Em seu mais recente relatório sobre drogas, a ONU alerta para aquilo que considera "consequências catastróficas" do uso acelerado de substâncias, em especial as sintéticas, e afirma que o controle do Talibã no Afeganistão e a Guerra da Ucrânia devem ser considerados nesse debate.
Em 2021, mostram dados divulgados no domingo (25), uma em cada 17 pessoas de 15 a 64 anos usou drogas, somando 296 milhões de usuários --23% a mais do que dez anos atrás. O crescimento está relacionado ao aumento da população global, mas não apenas.
Chama a atenção também o salto no número de pessoas que usaram drogas injetáveis naquele ano: 13,2 milhões, 18% a mais que em 2020. O aumento, em partes, deve-se a novos dados disponíveis sobre os EUA, um dos protagonistas no uso e no tráfico de drogas no mundo.
A maconha segue como a droga mais usada, com estimados 219 milhões de usuários em 2021 --4,3% da população adulta global. Ainda que a maioria dos usuários seja de homens (70%), a divisão de gênero tem mudado em algumas regiões: mulheres são 42% das usuárias na América do Norte, por exemplo.
Estima-se também que, naquele ano --o último com dados coletados pela ONU--, 36 milhões de pessoas tenham usado anfetaminas; 22 milhões tenham usado cocaína e e 20 milhões tenham usado ecstasy.
Enquanto o contato com as substâncias se amplia, o acesso a tratamento para os que necessitam recua. Estima-se que quase 40 milhões de pessoas sofriam de transtornos por abuso de drogas em 2021, mas apenas uma em cada cinco pessoas receberam tratamento.
O quadro, diz a ONU, está relacionado à pandemia de Covid que, àquela altura, ainda convivia com cifras expressivas da doença. De 46 países que usualmente compartilham dados sobre o assunto, 40% registraram declínio no número de pessoas acessando tratamento.
As Nações Unidas chamam atenção especial para um crescimento contínuo da demanda e do fornecimento de cocaína.

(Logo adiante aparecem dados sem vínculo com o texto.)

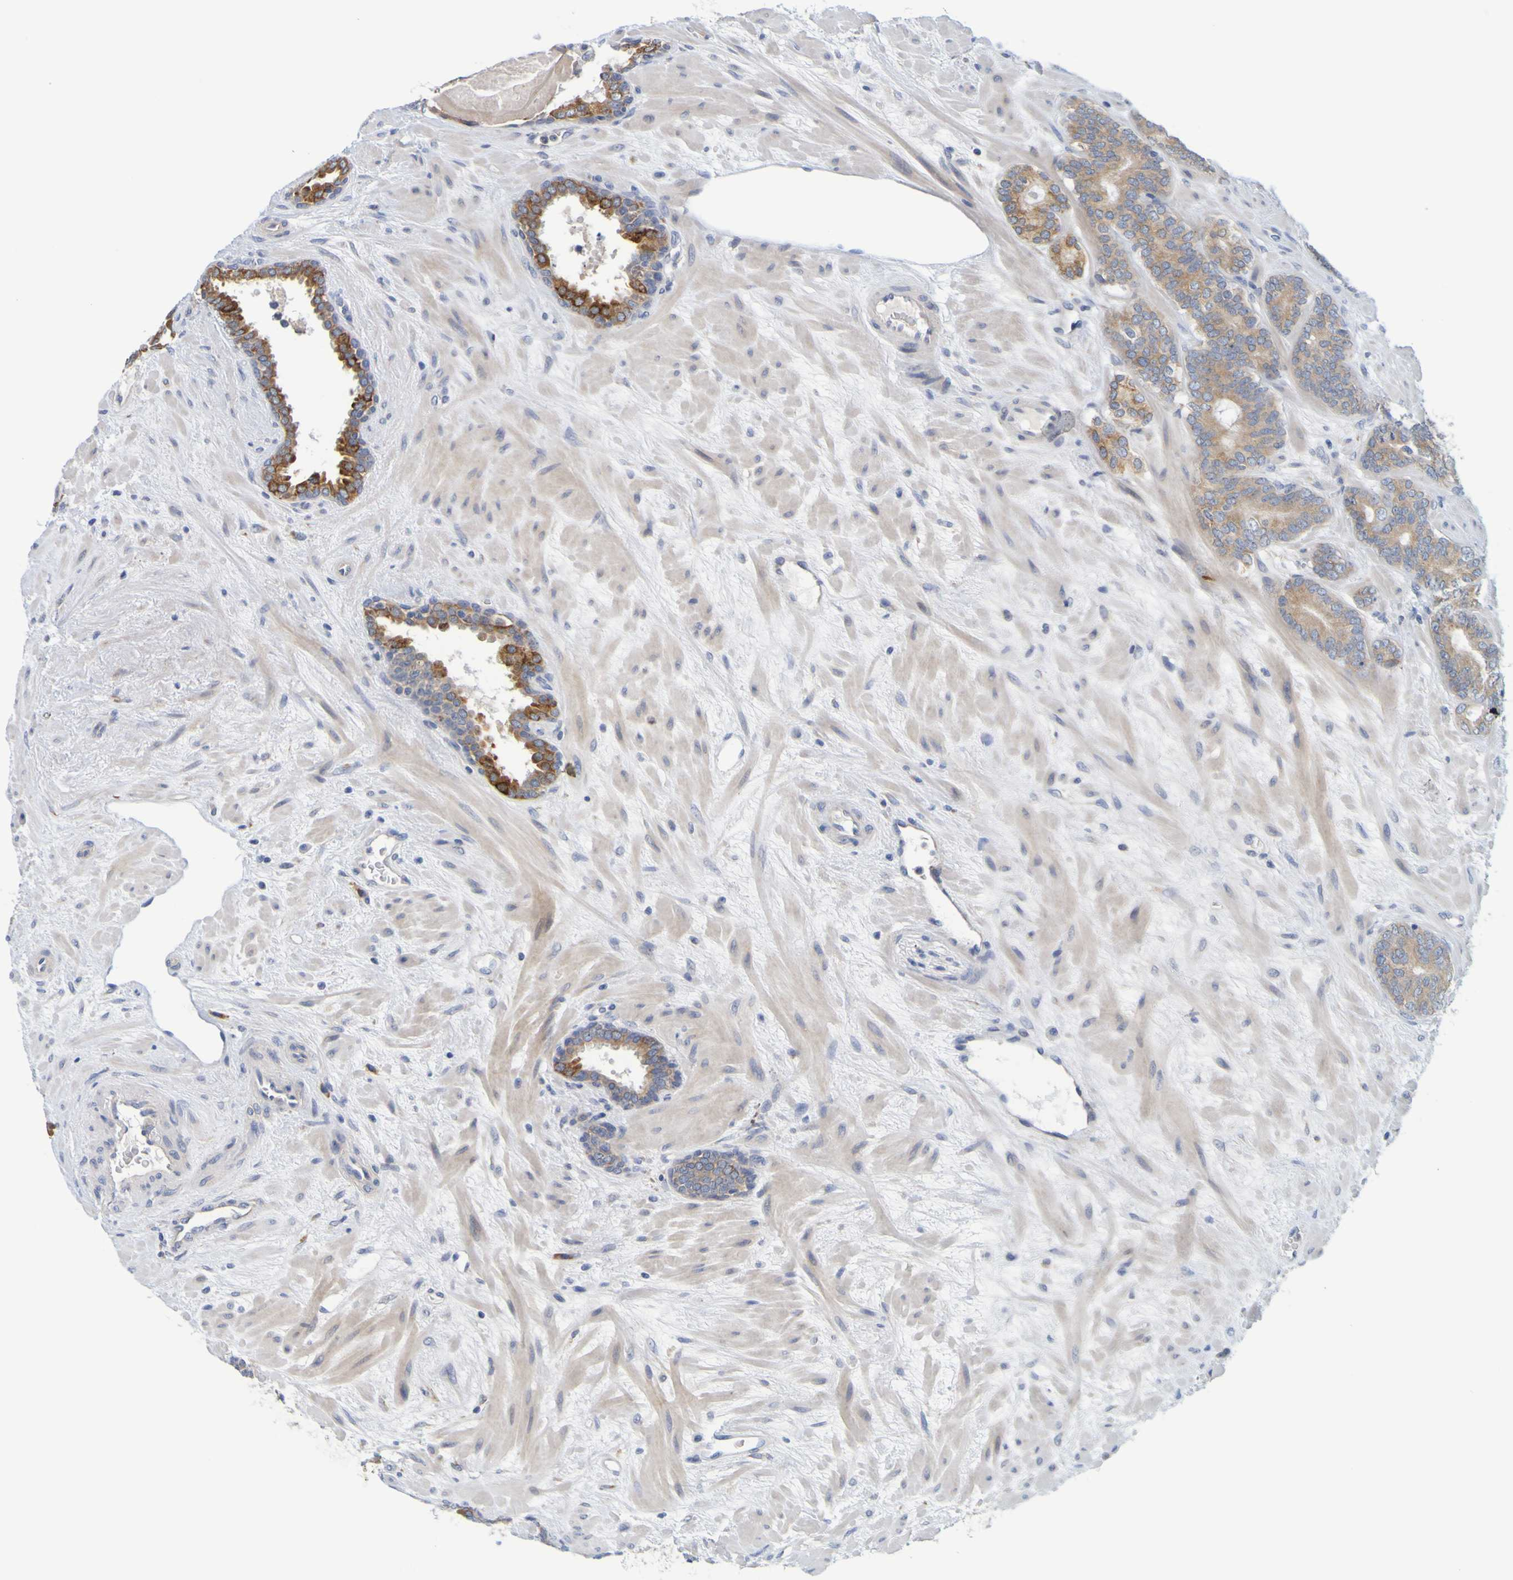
{"staining": {"intensity": "moderate", "quantity": ">75%", "location": "cytoplasmic/membranous"}, "tissue": "prostate cancer", "cell_type": "Tumor cells", "image_type": "cancer", "snomed": [{"axis": "morphology", "description": "Adenocarcinoma, Low grade"}, {"axis": "topography", "description": "Prostate"}], "caption": "The photomicrograph demonstrates staining of prostate low-grade adenocarcinoma, revealing moderate cytoplasmic/membranous protein positivity (brown color) within tumor cells. (Stains: DAB in brown, nuclei in blue, Microscopy: brightfield microscopy at high magnification).", "gene": "SIL1", "patient": {"sex": "male", "age": 63}}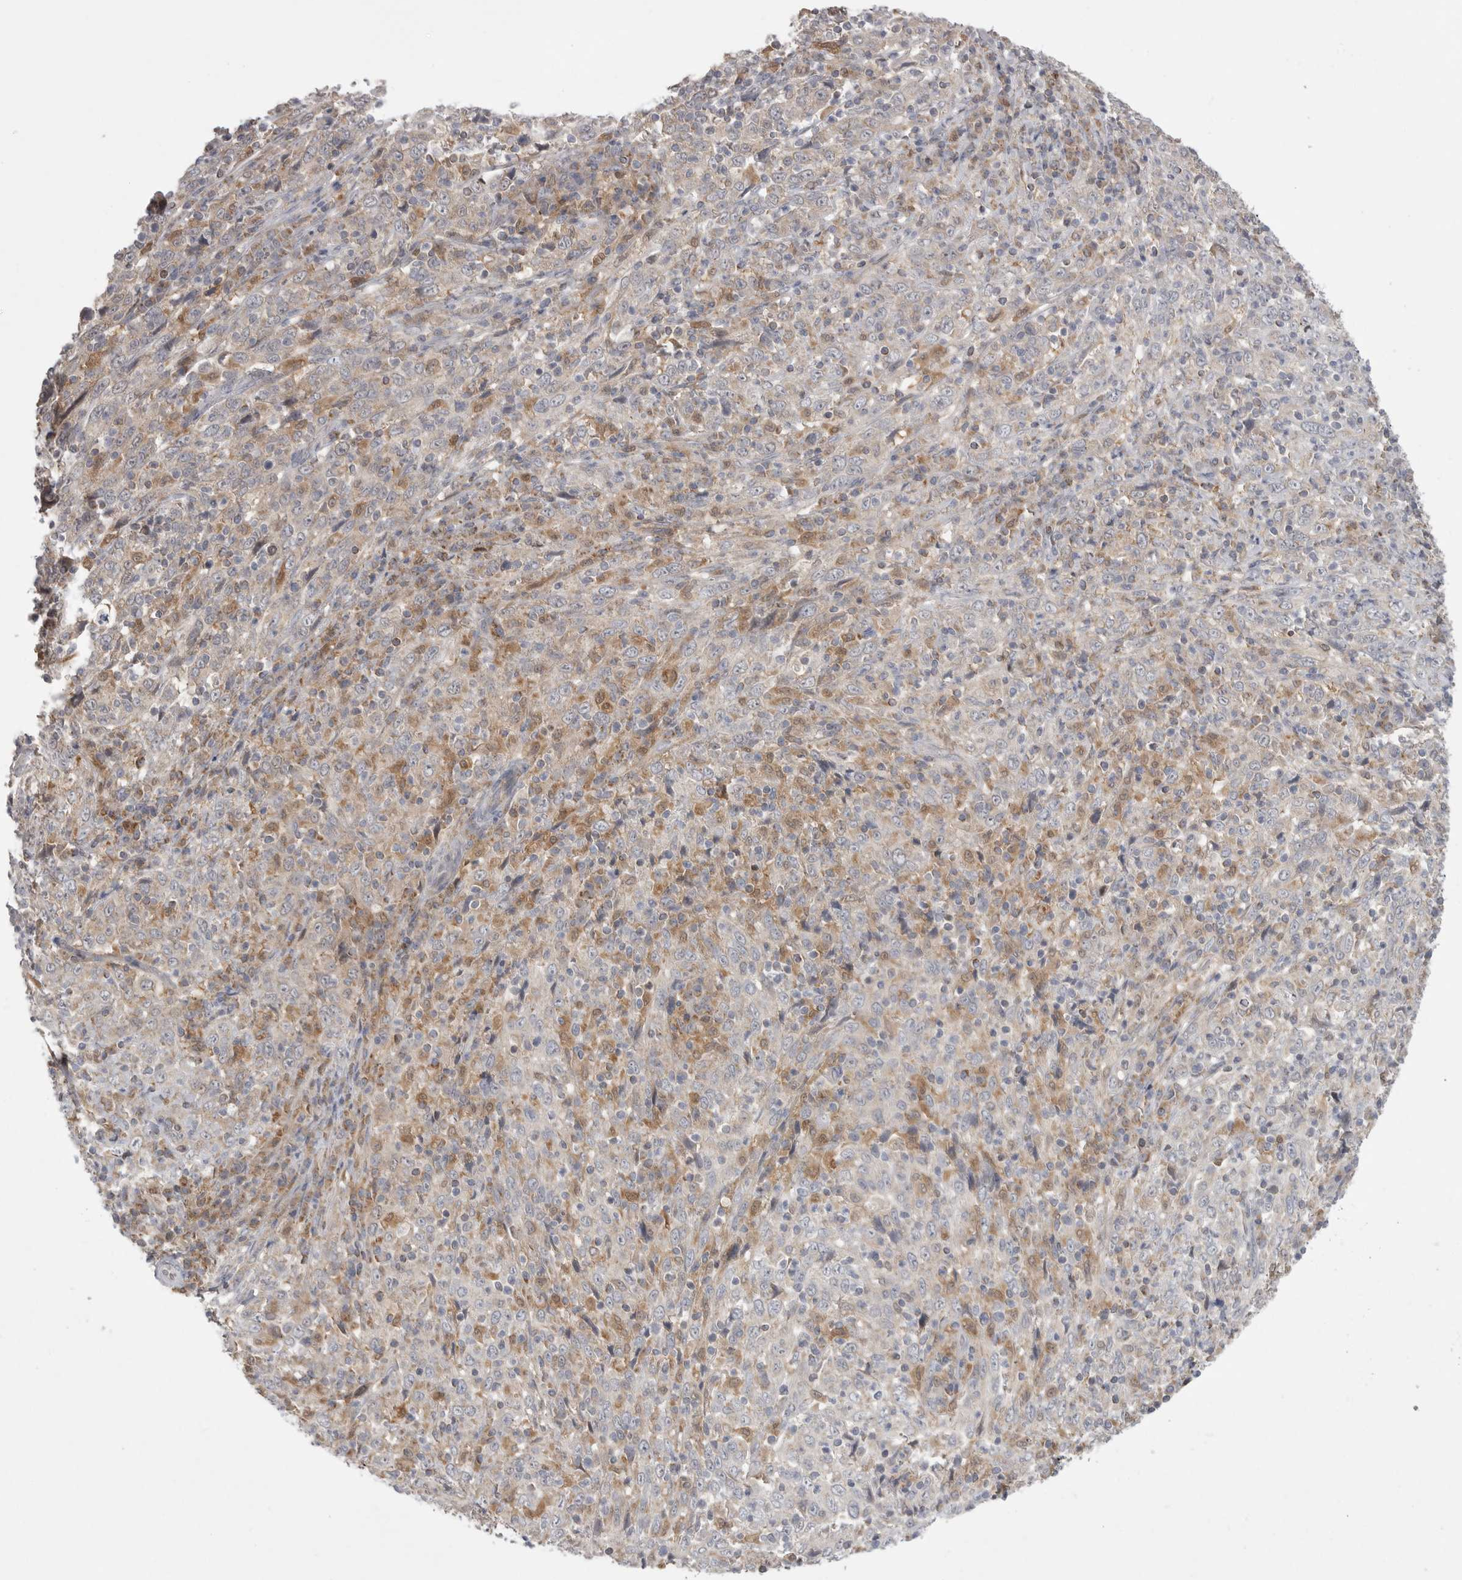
{"staining": {"intensity": "negative", "quantity": "none", "location": "none"}, "tissue": "cervical cancer", "cell_type": "Tumor cells", "image_type": "cancer", "snomed": [{"axis": "morphology", "description": "Squamous cell carcinoma, NOS"}, {"axis": "topography", "description": "Cervix"}], "caption": "This is a image of immunohistochemistry (IHC) staining of cervical cancer (squamous cell carcinoma), which shows no positivity in tumor cells. (Stains: DAB (3,3'-diaminobenzidine) immunohistochemistry with hematoxylin counter stain, Microscopy: brightfield microscopy at high magnification).", "gene": "KYAT3", "patient": {"sex": "female", "age": 46}}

O cultivo de coca ocupou mais de 315 mil hectares em 2021, e a produção global de cocaína superou 2.300 toneladas --ambas cifras recorde.
"Testemunhamos um aumento contínuo no número de pessoas que sofrem de transtornos por uso de drogas em todo o mundo, e o tratamento não chega a todos que precisam", disse a egípcia Ghada Waly, diretora-executiva do escritório de drogas e crimes da ONU.
"Precisamos intensificar respostas contra narcotraficantes que exploram conflitos e crises globais para expandir o cultivo e a produção de drogas ilícitas, especialmente sintéticas, alimentando os mercados ilegais e causado danos a pessoas e comunidades."
Waly se referia à outra importante parte do relatório que, ademais dos dados, alertou para o impacto que novos e antigos conflitos regionais podem ter para a produção de drogas. O novo relatório da ONU aponta por exemplo para implicações preocupantes na Bacia Amazônica, que abrange países como Brasil, Bolívia e Colômbia.
A organização afirma que está se intensificando a tendência do "narcodesmatamento" na região, que descreve como a destinação dos lucros do narcotráfico para a especulação fundiária, "representando um grande perigo para a floresta tropical e os povos indígenas locais".
O material afirma que, ainda que o narcotráfico seja apenas uma das múltiplas atividades ilegais de grupos criminosos na região, ele catalisa a riqueza de grupos criminosos, o que é facilitado pela baixa regulação e presença dos Estados em uma região rica em recursos naturais.
Outro cenário que chama a atenção é o do Afeganistão sob controle do grupo fundamentalista Talibã, que retomou o poder em 2021 após a retirada das tropas americanas. Em 2022, a produção de ópio no país, com 6.200 toneladas, representou 80% da produção global.
Ainda que a nação tenha uma das maiores produções de papoula do mundo, porém, a ONU estima que isso deve mudar após a proibição talibã do cultivo de narcóticos no país.
"Relatórios iniciais sugerem reduções no cultivo da papoula", diz a ONU. Mas, apesar dos benefícios globais disso, a organização assinala consequências para os agricultores, que já enfrentam grave crise econômica e não teriam outra fonte de renda, e o fato de que, uma vez que o Afeganistão é um grande produtor de metanfetamina, a queda do ópio pode levar a um aumento da fabricação das drogas sintéticas.
Sobre a Ucrânia, o novo relatório indica que a guerra em curso no país do Leste Europeu pode ter interrompido rotas de tráfico de heroína e cocaína, mas também há indícios de que isso possa desencadear a expansão da fabricação e do tráfico de drogas sintéticas, "dado o conhecimento prévio que existia no país antes do conflito armado".